Teachers encouraged at Warren convocation

Aug. 16, 2013 @ 06:19 PM

WARRENTON — Tyronna Hooker, the 2011-2012 North Carolina Teacher of the Year, gave a cheering audience in the Warren County Middle School gymnasium examples of the importance of their work with young people.

She spoke at the Warren County Schools 2013-2014 Convocation on Friday as the staff embarked on a new school year.

“You are the window pane the student looks through,” Hooker said. “You may not live to know the difference you made in a child’s life. Just make sure it’s a positive difference.”

Hooker said she originally prepared for a career in criminal justice. She said she had worked on death row and with prisoners incarcerated for 10 to 20 years. Then she went to work in a middle school, where “I was allowed to spend my time with the future.”

She urged the veteran teachers to share their experience with the new teachers, and suggested that the new teachers might help the veterans with emerging technologies.

But most of all Hooker emphasized the key role educators play in the lives of young people.

“On your worst day, there is someone who needs you,” she said.

Hooker now works for Teach for America.

Superintendent Ray Spain was frank with the teachers about the obstacles they face.

“We’ve got a lot of challenges,” he said. “It was a terrible year in the General Assembly.”

He said the district has lost 8½ teachers and there are no funds for staff development or textbooks.

“I hate to tell you but it’s the truth,” Spain said. “But we’ll do what we’ve always done. We’ll do the best with what we have.”

Spain emphasized the innovations Warren County Schools has begun to prepare students for competition in a global economy.

He also provided the staff with some good news. He pointed out that the legislature did not offer pay raises for teachers.

“What you got last year is what you’ll get this year,” Spain said.

However, the county commissioners provided some additional funding. The local supplement, which has been suspended in recent years, will be partially restored, he said. For teachers, one-half of the local supplement will be restored, and for administrators, one-third will be restored.

Full-time classified personnel will receive a one-time bonus of $300. Half-time classified personnel will receive $150.

“These extra dollars are not coming from Raleigh,” he said, “but from your school board and the county commissioners.”

State Superintendent of Public Instruction June Atkinson urged the school staff to be tough.

“We need to be tough enough to have high standards,” she said. “We must be steadfast and resilient.”

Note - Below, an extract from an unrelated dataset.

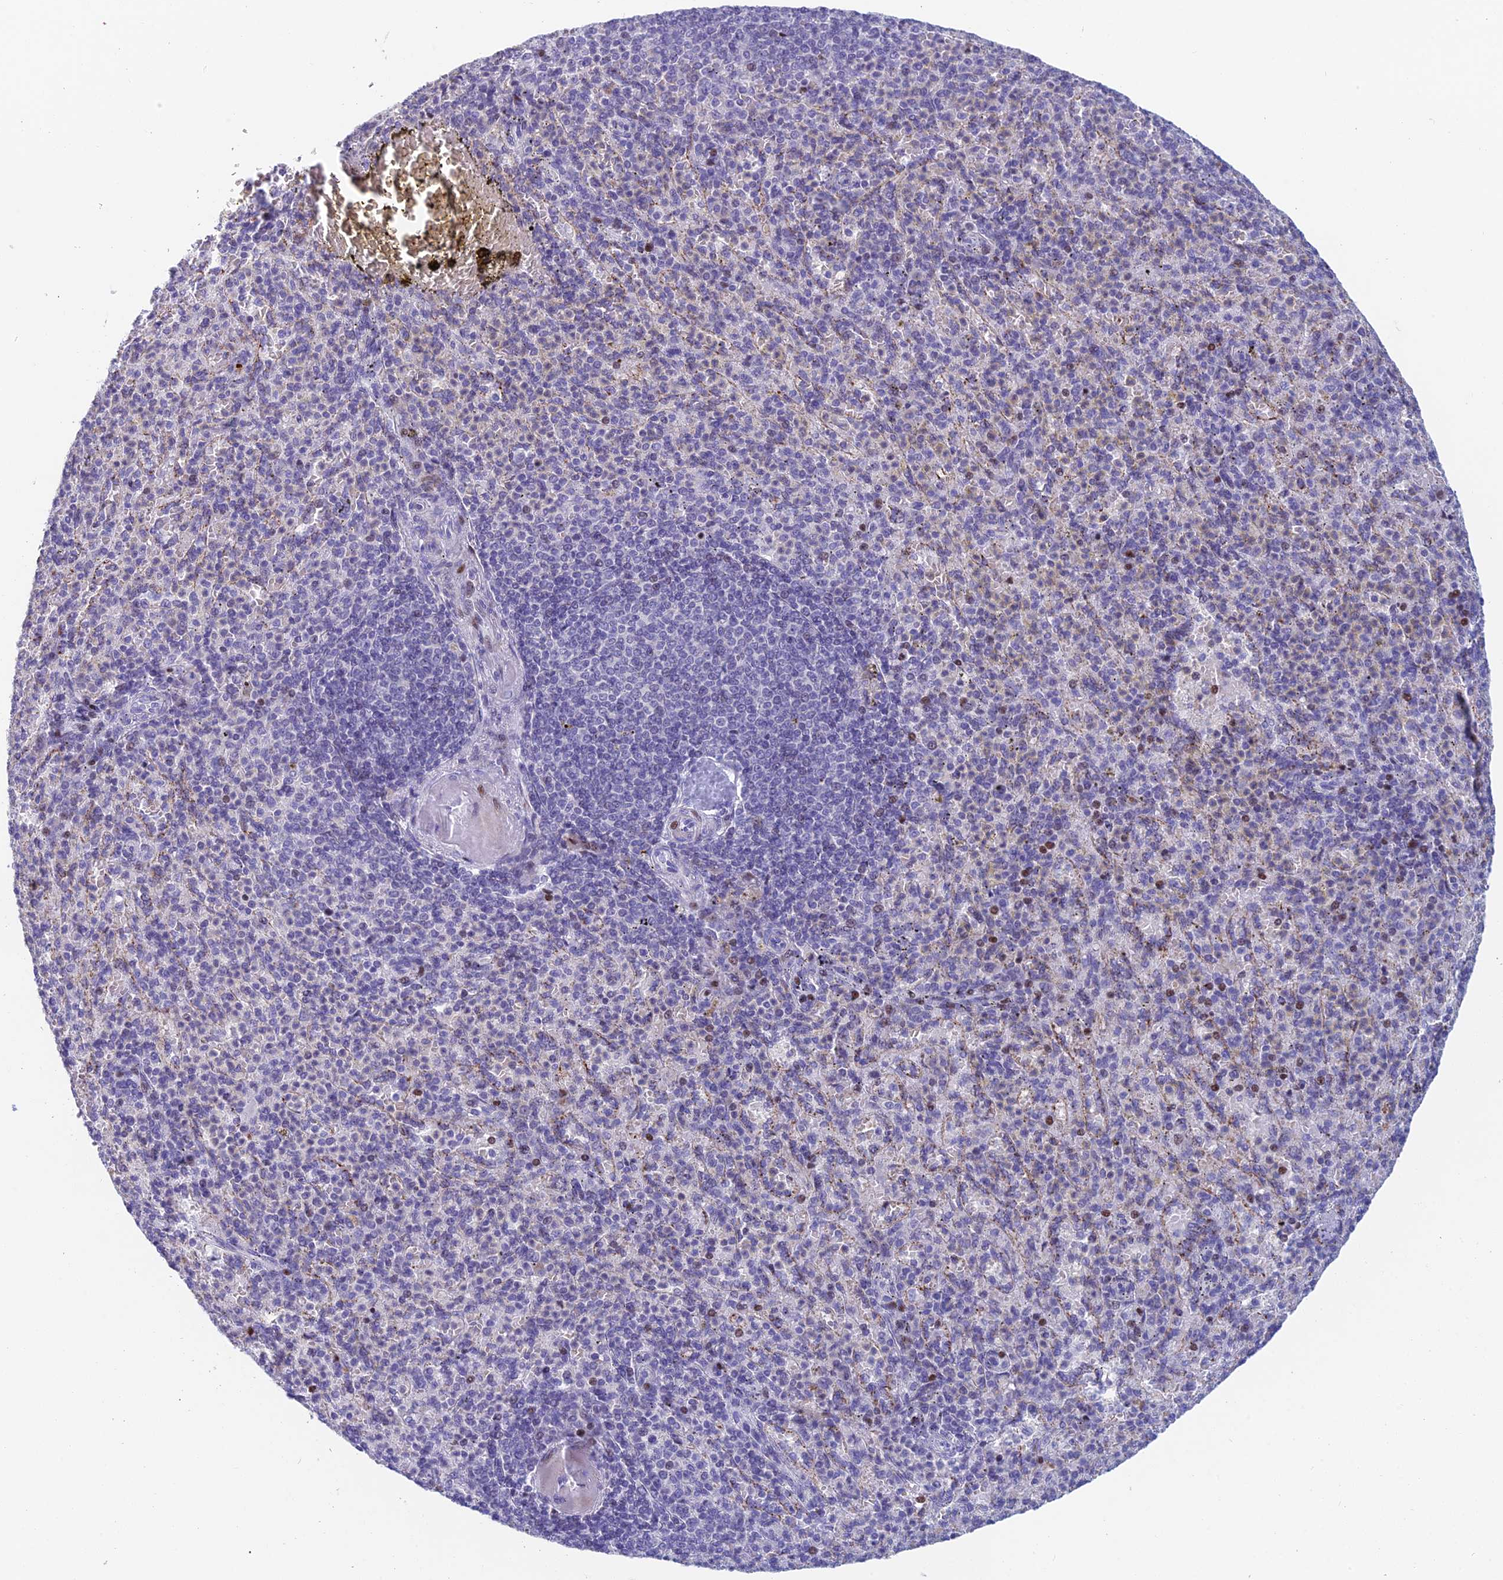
{"staining": {"intensity": "negative", "quantity": "none", "location": "none"}, "tissue": "spleen", "cell_type": "Cells in red pulp", "image_type": "normal", "snomed": [{"axis": "morphology", "description": "Normal tissue, NOS"}, {"axis": "topography", "description": "Spleen"}], "caption": "IHC histopathology image of benign spleen: human spleen stained with DAB exhibits no significant protein positivity in cells in red pulp.", "gene": "REXO5", "patient": {"sex": "female", "age": 74}}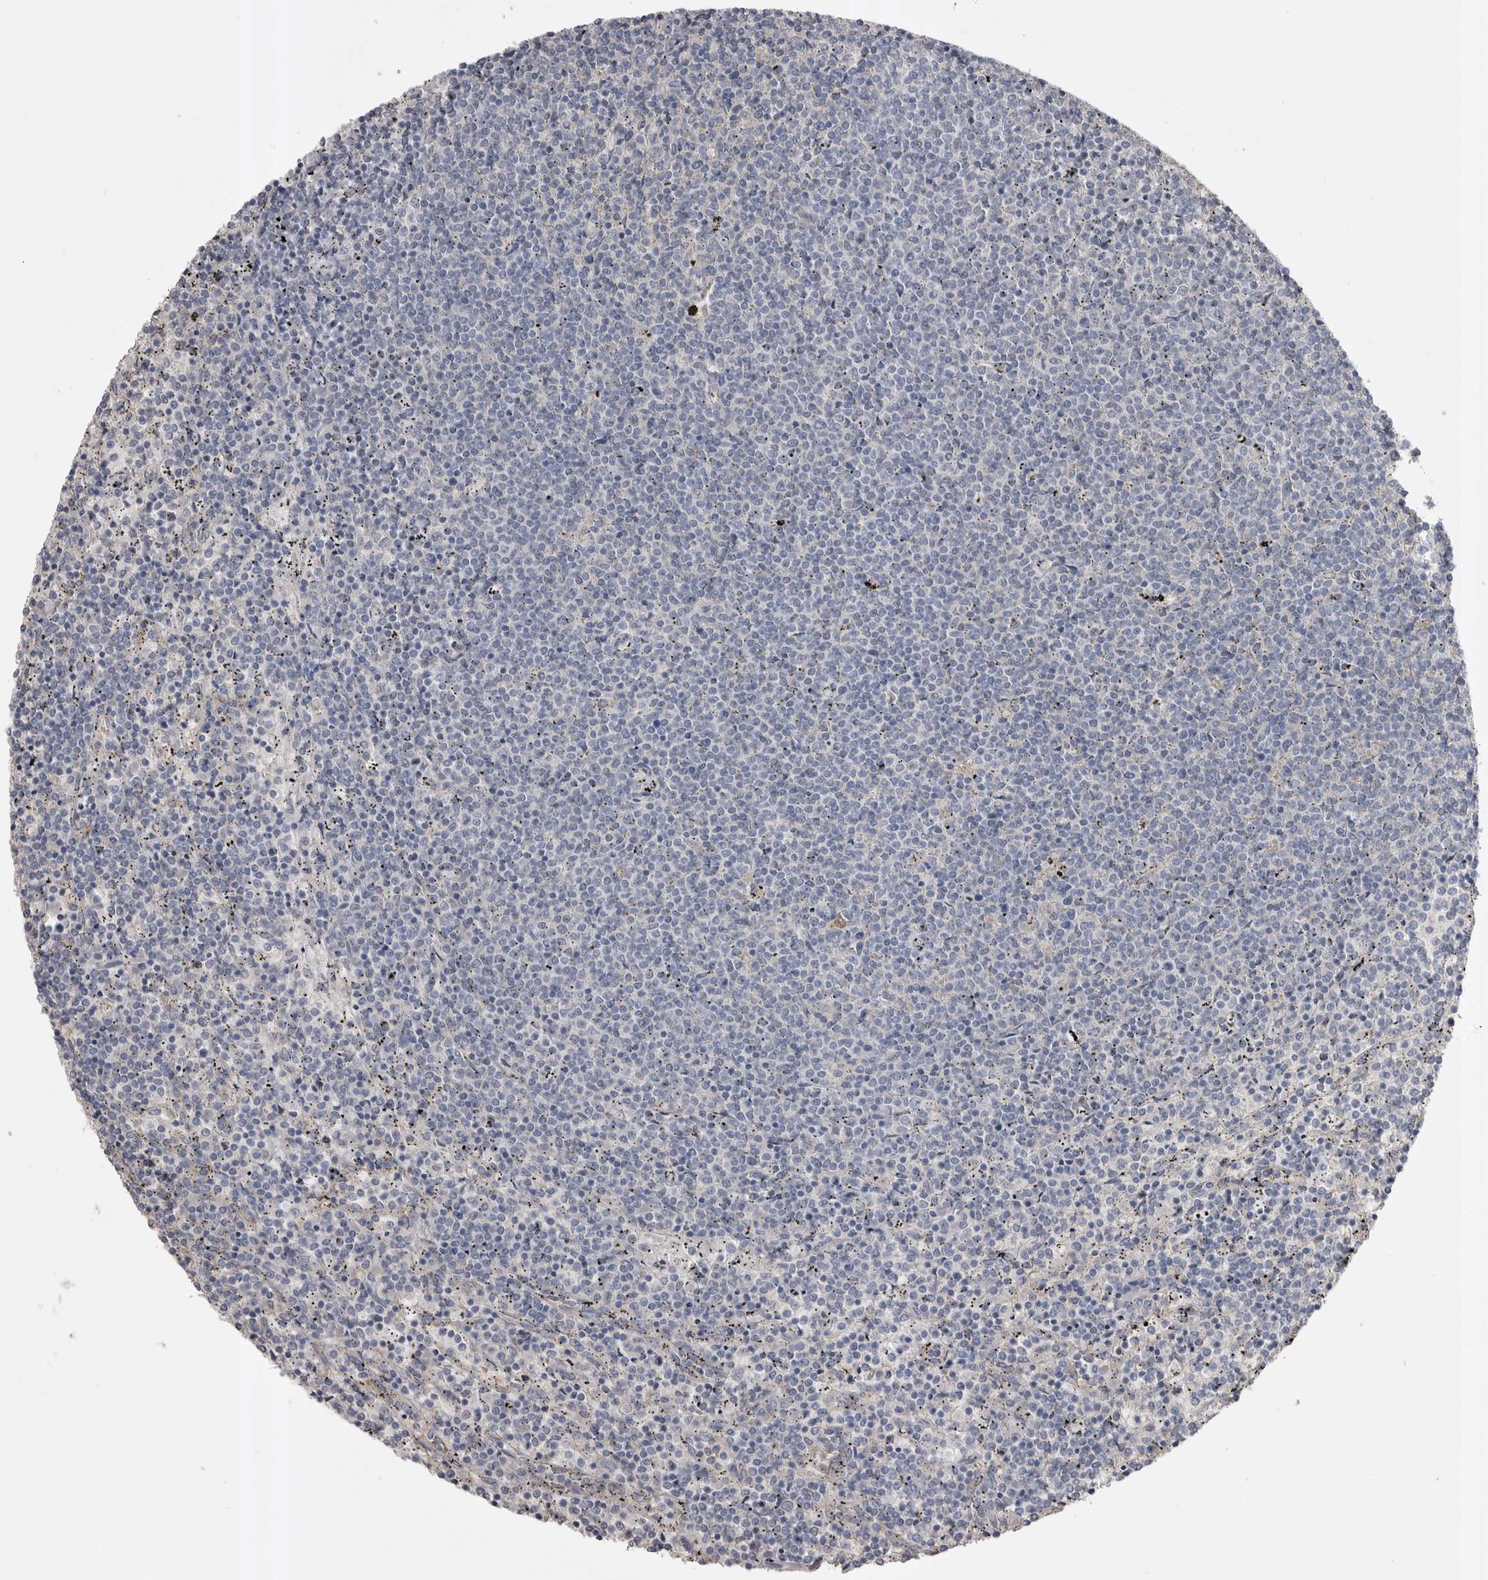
{"staining": {"intensity": "negative", "quantity": "none", "location": "none"}, "tissue": "lymphoma", "cell_type": "Tumor cells", "image_type": "cancer", "snomed": [{"axis": "morphology", "description": "Malignant lymphoma, non-Hodgkin's type, Low grade"}, {"axis": "topography", "description": "Spleen"}], "caption": "Human malignant lymphoma, non-Hodgkin's type (low-grade) stained for a protein using immunohistochemistry displays no expression in tumor cells.", "gene": "AHSG", "patient": {"sex": "female", "age": 50}}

She used as an example of resilience her husband’s desire to go skydiving at the North Pole, telling the audience, “After making sure that I was the beneficiary on his life insurance, I said, ‘Go for it, Bill.’”

The Warren County High School Junior ROTC color guard presented the American and North Carolina flags. Almena Mayes sang the National Anthem.

Entertainment was provided by the award-winning WCHS “Steel Stix” Drumline.

Portia Hawes, president of the Warren Education Foundation, presented checks for mini-grants to seven teachers and two schoolwide grants totaling $5,930.

Platform guests included state Sen. Angela Bryant; Betty Jo Shepheard, representing U.S. Sen. Richard Burr; Michael Jones, representing U.S. Sen. Kay Hagan; Bertadean Baker, chairwoman of the Warren County Board of Commissioners; and Neal Bullock of World View.